Namun selain dampak nyata akibat rantai makanan global, seperti kelaparan, kekurangan pangan, dan kenaikan harga yang drastis, pemanasan global juga bisa jadi pemicu punahnya makanan-makanan tradisional dari berbagai negara.
Mengutip dari Euronews, ada beberapa makanan tradisional khas negara-negara Eropa yang terancam punah akibat pemanasan global. Apa saja? Berikut daftarnya.
1. Keju Gouda (Belanda)
Sebuah laporan khusus dari The New York Times mengungkapkan bahwa para ahli memperkirakan keju Gouda khas Belanda yang ikonik terancam punah dalam 100 tahun ke depan. Menurut para ahli, kepunahan keju Gouda disebabkan oleh banjir yang diakibatkan oleh permukaan laut yang rendah dan perubahan iklim.
“Saya tidak akan berharap bahwa dalam 100 tahun ke depan jumlah keju dari Gouda masih banyak,” kata profesor di Erasmus University Rotterdam, Jan Rotmans, dikutip Rabu (13/11/2024).
2. Kerang dalam Menu Masakan Yunani
Pada 2024 ini, petani makanan laut di Yunani melaporkan bahwa jumlah tangkapan kerang menurun hingga 90 persen setelah rentetan fenomena gelombang panas di daerah penghasil kerang utama, Teluk Thermaic.
Gelombang panas pada Juli lalu menyebabkan suhu laut mencapai di atas 30 derajat Celsius selama berhari-hari sehingga membunuh kerang. Pada 2025 mendatang, panen kerang tidak akan dilaksanakan karena beberapa petani memusnahkan 100 persen benih untuk tahun depan. Akibatnya, kerang Yunani “Saganaki” pun terancam hilang dari menu hidangan.
Sebagai informasi, hidangan kerang Yunani “Saganaki” sering dibuat dengan keju Feta yang menurut beberapa ahli akan habis pada 2050.
3. Truffle Putih Italia
Truffle putih Italia yang ditetapkan oleh UNESCO sebagai warisan takbenda kemanusiaan pada 2021 lalu juga terancam punah akibat perubahan iklim.
Dilaporkan, habitat alami jamur truffle putih ini melemah akibat pemanasan global, kekeringan, penebangan hutan, dan perubahan suhu yang mendadak. Musim panen truffle putih biasanya berlangsung dari Oktober hingga akhir Januari, tetapi perubahan pola cuaca memperpendek masa panen tersebut.

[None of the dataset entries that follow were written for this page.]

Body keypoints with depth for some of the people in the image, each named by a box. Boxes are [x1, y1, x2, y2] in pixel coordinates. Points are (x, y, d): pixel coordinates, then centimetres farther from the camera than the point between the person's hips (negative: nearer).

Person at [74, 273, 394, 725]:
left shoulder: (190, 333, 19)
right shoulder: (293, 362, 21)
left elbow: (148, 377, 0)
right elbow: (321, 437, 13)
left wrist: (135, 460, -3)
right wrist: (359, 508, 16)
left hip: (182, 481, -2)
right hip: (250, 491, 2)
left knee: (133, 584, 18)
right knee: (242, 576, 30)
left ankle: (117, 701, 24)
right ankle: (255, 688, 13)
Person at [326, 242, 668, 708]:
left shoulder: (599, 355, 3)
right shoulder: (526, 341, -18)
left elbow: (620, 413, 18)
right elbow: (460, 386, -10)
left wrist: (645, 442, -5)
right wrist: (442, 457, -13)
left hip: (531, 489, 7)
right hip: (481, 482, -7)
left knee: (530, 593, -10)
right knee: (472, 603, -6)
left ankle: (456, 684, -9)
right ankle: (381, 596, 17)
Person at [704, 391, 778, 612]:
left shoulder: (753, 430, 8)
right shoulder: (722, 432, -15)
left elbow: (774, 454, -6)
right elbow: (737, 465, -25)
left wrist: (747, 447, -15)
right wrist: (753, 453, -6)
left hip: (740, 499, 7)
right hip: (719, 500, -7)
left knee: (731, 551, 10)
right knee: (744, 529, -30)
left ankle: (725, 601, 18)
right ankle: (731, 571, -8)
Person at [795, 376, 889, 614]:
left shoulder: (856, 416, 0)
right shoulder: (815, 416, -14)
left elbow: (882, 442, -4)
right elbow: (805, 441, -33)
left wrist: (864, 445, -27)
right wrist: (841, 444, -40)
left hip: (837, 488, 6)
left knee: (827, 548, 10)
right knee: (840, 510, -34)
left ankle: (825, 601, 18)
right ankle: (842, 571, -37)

Presiden asosiasi pemburu truffle Piedmont, Mario Aprile menyebutkan bahwa deforestasi juga merupakan salah satu faktor risiko punahnya jamur truffle putih. Ia menyebut, jamur truffle putih tidak dapat dibudidayakan, tidak seperti truffle hitam sehingga bisa terancam punah.
4. Kentang Goreng
Pada 2023 lalu, ratusan ribu ton kentang gagal dipasarkan di Eropa yang merupakan kawasan dengan tingkat konsumsi kentang per kapita terbanyak di dunia, yakni sekitar 90 kg per tahun. Para ahli memperingatkan bahwa pada 2050, produksi kentang di seluruh dunia bisa turun hingga sembilan persen.

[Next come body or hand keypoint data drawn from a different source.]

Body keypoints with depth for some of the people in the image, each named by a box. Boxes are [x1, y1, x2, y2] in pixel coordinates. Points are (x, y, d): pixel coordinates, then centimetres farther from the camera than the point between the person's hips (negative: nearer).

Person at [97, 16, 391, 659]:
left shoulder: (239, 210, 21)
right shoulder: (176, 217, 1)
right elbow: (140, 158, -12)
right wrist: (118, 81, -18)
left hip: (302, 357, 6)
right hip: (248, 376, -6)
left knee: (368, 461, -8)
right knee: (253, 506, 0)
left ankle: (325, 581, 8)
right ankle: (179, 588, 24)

Menurut laporan Bloomberg, Belgia yang merupakan salah satu penemu kentang goreng dengan cara penyajian di dalam corong kertas dengan tambahan mayones menjadi negara yang sangat terdampak akibat perubahan iklim. Dilaporkan, curah hujan ekstrem pada 2024 membuat ladang kentang Belgia banjir dan kehilangan 50 persen hasil panen.
5. Minyak Zaitun
Spanyol merupakan negara dengan jumlah produksi minyak zaitun tertinggi di dunia. Namun, perubahan iklim dapat mengubah status tersebut dan memengaruhi hidangan khas Spanyol yang terkenal, seperti ‘allioli’ khas Valencia dan ‘gambas al ajillo’ alias udang dalam bawang putih dan minyak zaitun khas Andalusia.
Selama beberapa tahun terakhir, rata-rata suhu musim semi telah melampaui norma hingga empat derajat Celsius. Kondisi ini semakin diperparah oleh curah hujan yang kian rendah pada 2022 dan 2023. Dilaporkan, kekeringan parah menyebabkan penurunan produksi minyak zaitun Spanyol hingga 50 persen pada 2023 lalu.